Most Recent Earnings: The third quarter results emphatically beat Wall Street expectations in both earnings ($1.37 per share vs $1.06 per share expected) and revenue ($2.56 billion vs $2.48 billion expected). These increases were attributed to improving day rates and better rig utilization (rig utilization was up to 83% from 80% in the prior quarter). Both of the preceding metrics are vitally important due to the implication of trends in supply and demand.
Forward Looking Statements: Transocean management has cautiously guided for continuing increases in revenue, net income, and profit margins over the course of 2014.
Backlog: As of October 16th, 2013 the contract backlog was $29.8 billion or about three times last years revenue total. The majority of the backlog contracts are for ultra-deep water rigs which garner the highest day rates.
Wall Street Concerns: Recently, a slew of sell side analysts weighed in on Transocean, cutting expectations and price targets. The most frequently expressed concern is the Fear of decreased utilization --analysts predict that the increase supply of new rigs coming online in 2014 will force down day rates as well as utilization rates, materially affect income. After reading though multiple quarterly and yearly reports however, it appears that the majority of these new rigs are either replacing old rigs or are being built for a specific contract. I have substantial doubts that the mitigating effect of replacement and new allocation, as opposed to strict addition, is being accurately accounted for in analyst's models.
BONUS: The Icahn effect - In the past year, Icahn has coerced several policies that are nearly certain to extract additional shareholder value.

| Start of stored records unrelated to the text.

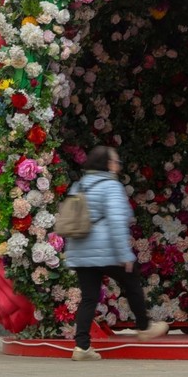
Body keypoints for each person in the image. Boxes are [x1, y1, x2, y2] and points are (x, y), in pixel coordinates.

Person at [65, 146, 169, 361]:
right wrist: (124, 254)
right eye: (115, 161)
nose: (117, 165)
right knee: (131, 281)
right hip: (106, 250)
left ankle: (81, 347)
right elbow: (116, 221)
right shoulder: (111, 186)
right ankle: (144, 326)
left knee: (89, 298)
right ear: (107, 164)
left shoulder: (80, 185)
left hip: (81, 250)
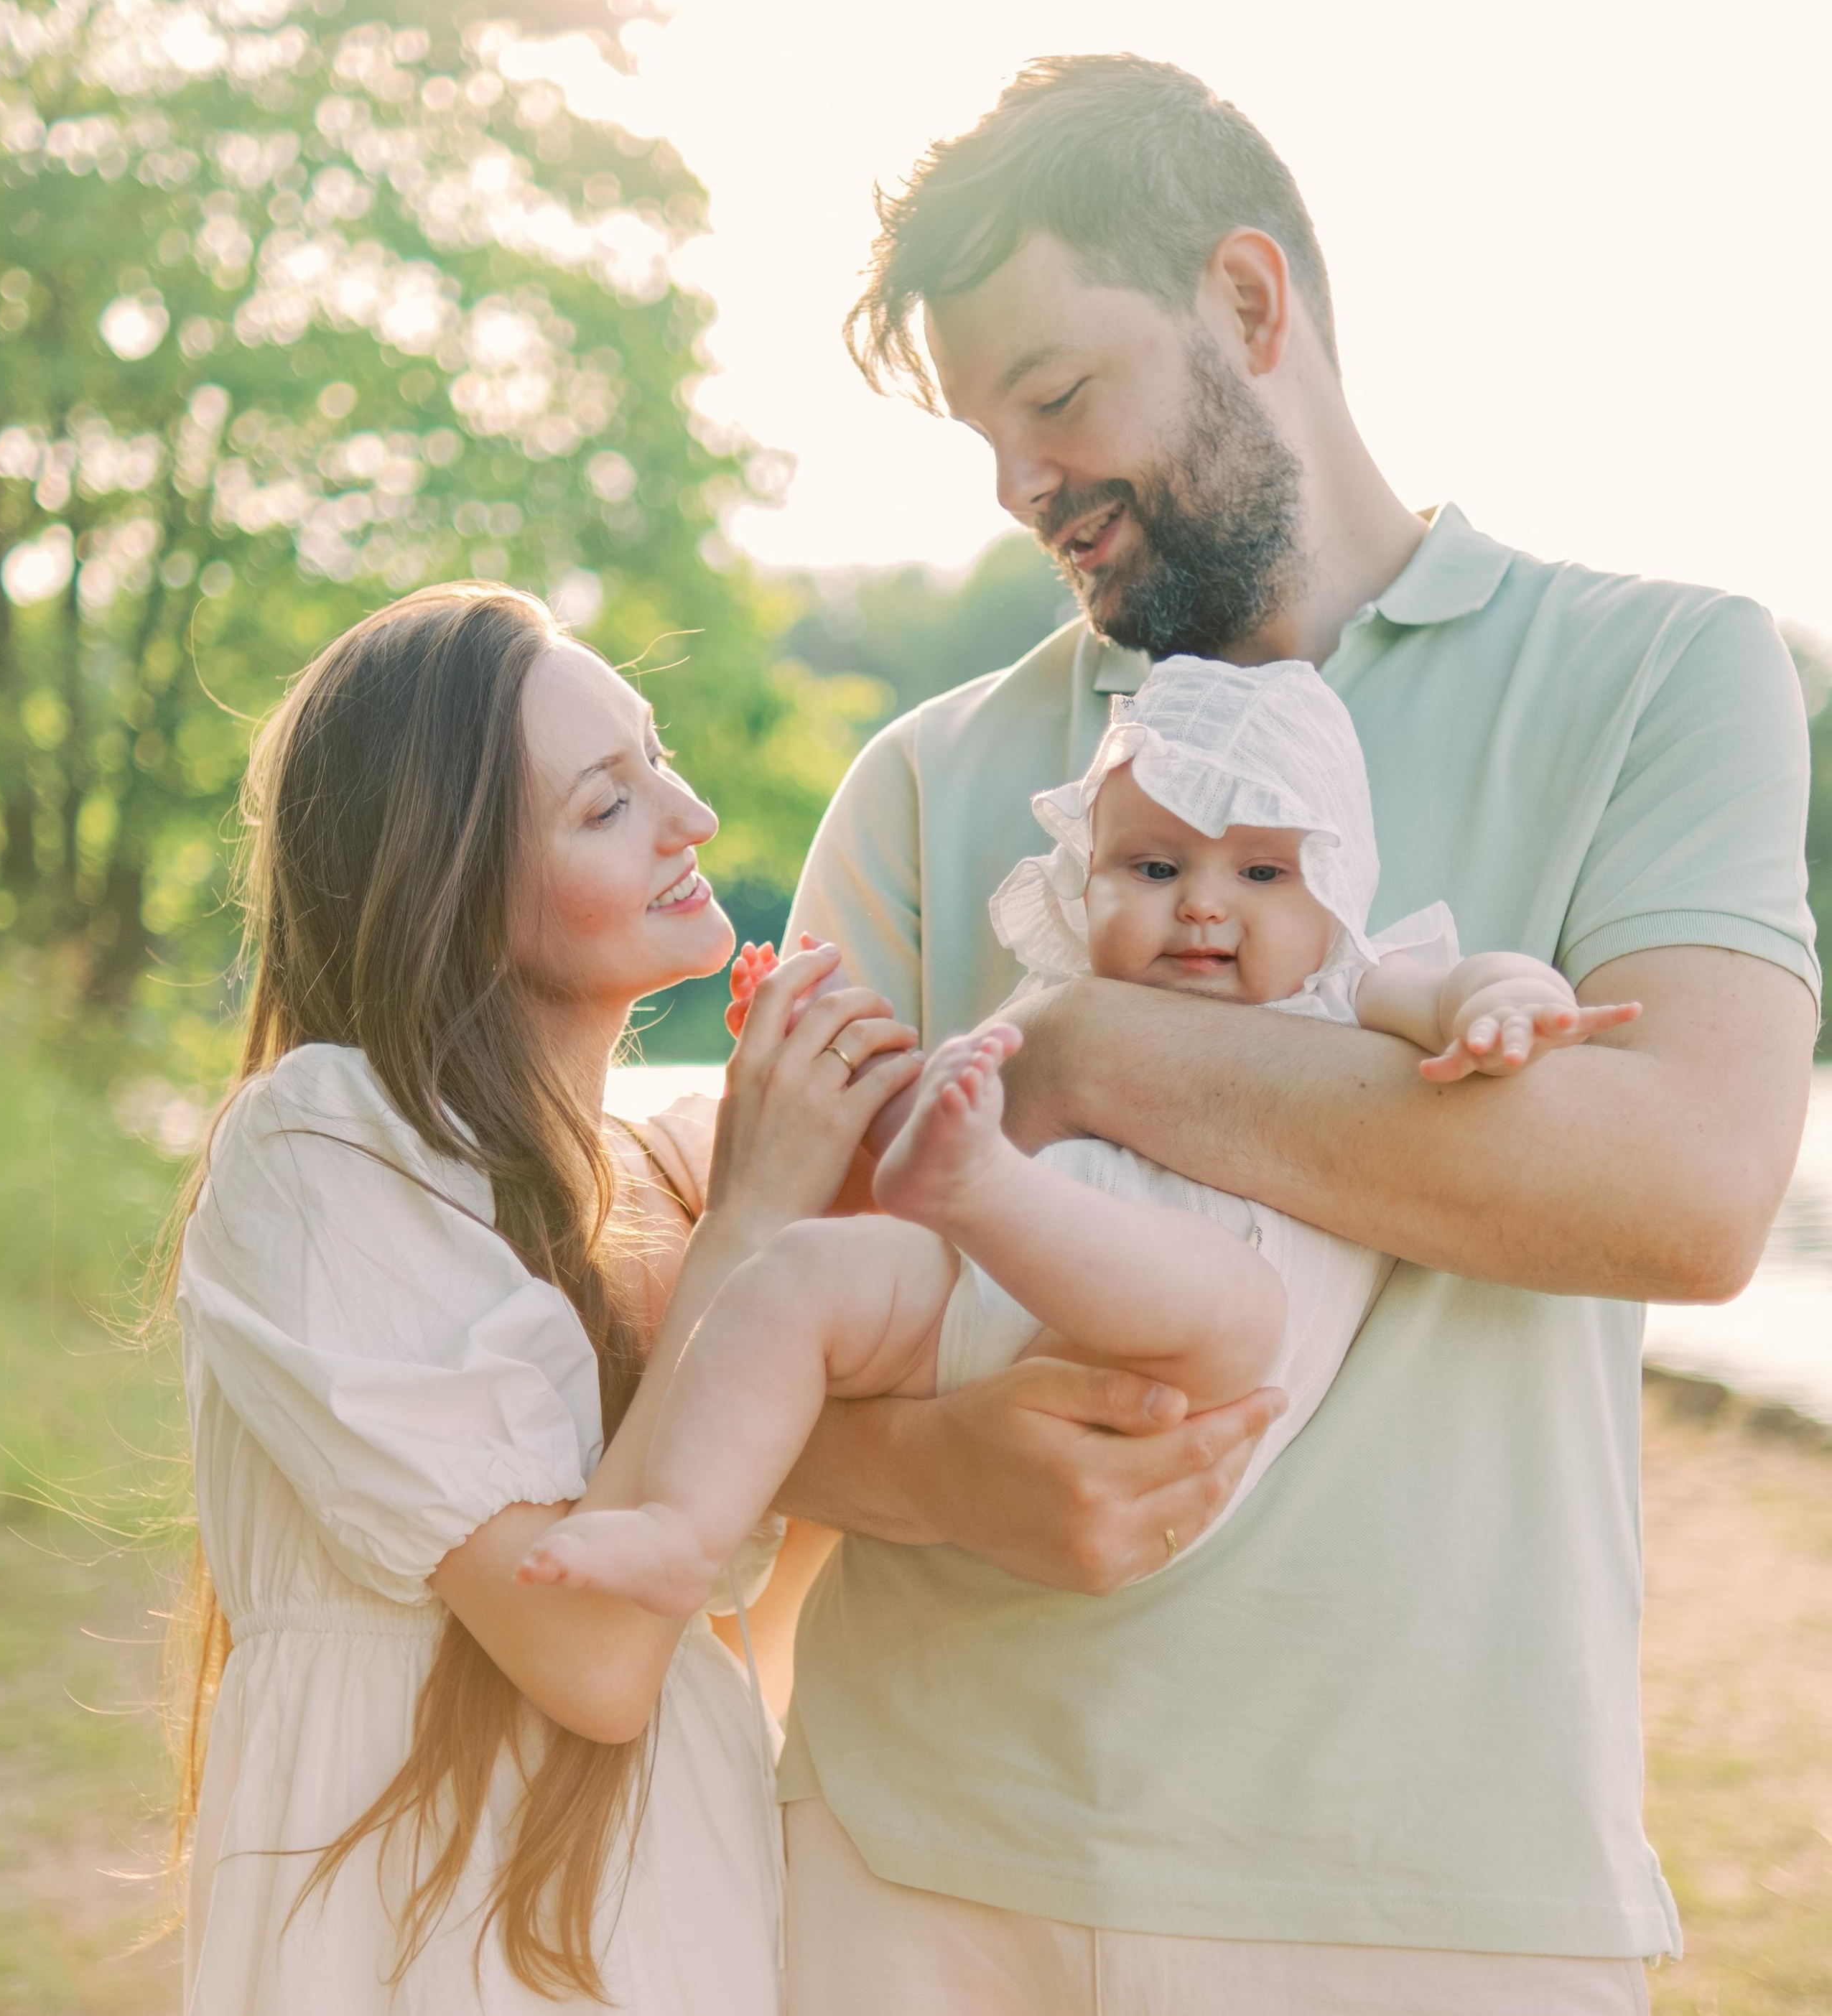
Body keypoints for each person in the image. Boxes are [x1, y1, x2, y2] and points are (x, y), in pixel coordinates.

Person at [766, 57, 1820, 2016]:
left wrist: (1093, 1059)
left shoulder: (1665, 672)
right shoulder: (933, 782)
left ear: (1250, 300)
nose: (1027, 480)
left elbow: (1682, 1186)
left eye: (1056, 391)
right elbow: (759, 1312)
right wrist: (936, 1478)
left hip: (1425, 1916)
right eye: (984, 439)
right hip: (925, 1894)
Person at [116, 584, 919, 2016]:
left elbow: (719, 1634)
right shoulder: (321, 1147)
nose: (692, 819)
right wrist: (761, 1228)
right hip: (432, 1931)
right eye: (606, 799)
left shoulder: (618, 1164)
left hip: (658, 1889)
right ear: (449, 878)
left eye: (660, 768)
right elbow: (583, 1651)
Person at [524, 655, 1635, 1619]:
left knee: (1239, 1295)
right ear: (1087, 883)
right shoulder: (1050, 1002)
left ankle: (984, 1192)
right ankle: (684, 1529)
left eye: (1260, 872)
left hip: (1186, 1365)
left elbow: (1457, 988)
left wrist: (1508, 1005)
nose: (1204, 905)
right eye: (1155, 869)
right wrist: (845, 1058)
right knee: (803, 1273)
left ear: (1334, 891)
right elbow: (914, 1125)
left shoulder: (1349, 987)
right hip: (993, 1314)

- Cut the number of board seats from 14 down to 11. At the same time Icahn has put two of his own people on the new 11 person board.

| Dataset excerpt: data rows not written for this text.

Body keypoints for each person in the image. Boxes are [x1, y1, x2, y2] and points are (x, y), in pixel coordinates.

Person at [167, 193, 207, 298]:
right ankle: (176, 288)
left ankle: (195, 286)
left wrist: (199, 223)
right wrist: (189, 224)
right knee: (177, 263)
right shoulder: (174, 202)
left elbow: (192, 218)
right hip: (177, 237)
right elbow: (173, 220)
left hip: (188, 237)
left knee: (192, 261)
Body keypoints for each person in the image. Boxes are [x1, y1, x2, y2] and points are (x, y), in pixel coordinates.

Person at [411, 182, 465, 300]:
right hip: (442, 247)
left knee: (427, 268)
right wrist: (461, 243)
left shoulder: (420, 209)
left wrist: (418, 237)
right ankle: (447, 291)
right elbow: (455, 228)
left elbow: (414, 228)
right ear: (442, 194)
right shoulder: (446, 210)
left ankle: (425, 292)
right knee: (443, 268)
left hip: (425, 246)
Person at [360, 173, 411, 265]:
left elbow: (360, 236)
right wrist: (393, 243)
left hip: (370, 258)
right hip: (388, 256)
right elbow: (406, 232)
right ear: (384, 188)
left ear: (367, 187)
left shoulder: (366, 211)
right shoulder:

- Increased the 2014 dividend payout to $3 per share (from $2.24 per share), representing a yield of 6.78%.
- Road mapped a $800 million margin expansion program to be implemented and fully realized by 2015. The margin expansion will come as a result of increased operating efficiency and debt reduction measures.

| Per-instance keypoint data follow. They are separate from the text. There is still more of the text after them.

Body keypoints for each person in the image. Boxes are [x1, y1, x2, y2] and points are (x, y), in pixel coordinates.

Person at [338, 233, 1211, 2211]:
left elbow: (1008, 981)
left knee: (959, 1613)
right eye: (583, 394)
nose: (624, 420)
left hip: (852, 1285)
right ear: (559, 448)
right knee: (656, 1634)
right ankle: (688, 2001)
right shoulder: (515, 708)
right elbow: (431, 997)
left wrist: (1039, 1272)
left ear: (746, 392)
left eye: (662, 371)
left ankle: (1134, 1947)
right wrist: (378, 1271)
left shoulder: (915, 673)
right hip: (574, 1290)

- Plans for a Master Limited Partnership spin off which will reduce the effective tax rate.
Conclusion: It is worth noting at this point that the conclusion reached herein is the author's opinion and not a matter of fact. I strongly encourage all readers to form their own conclusion based, not only on this article, but their own personal research. Having said that, I am exceptionally optimistic about the future for Transocean. Even without Carl Icahn's influence the company's prospects appear to be extremely under appreciated. It seems very probable that Transocean is finally shaking off the remaining ill effects of the Macando Gulf of Mexico spill. Now, back on solid footing and with Icahn in the mix, Transocean's current share price represents a material discount to intrinsic value. That is not to say the shares are destine to move higher in the short term, it is impossible to determine exactly when the market sentiment will shift, only that they currently represent a sufficient margin of safety for the long term investor willing to wait out the market.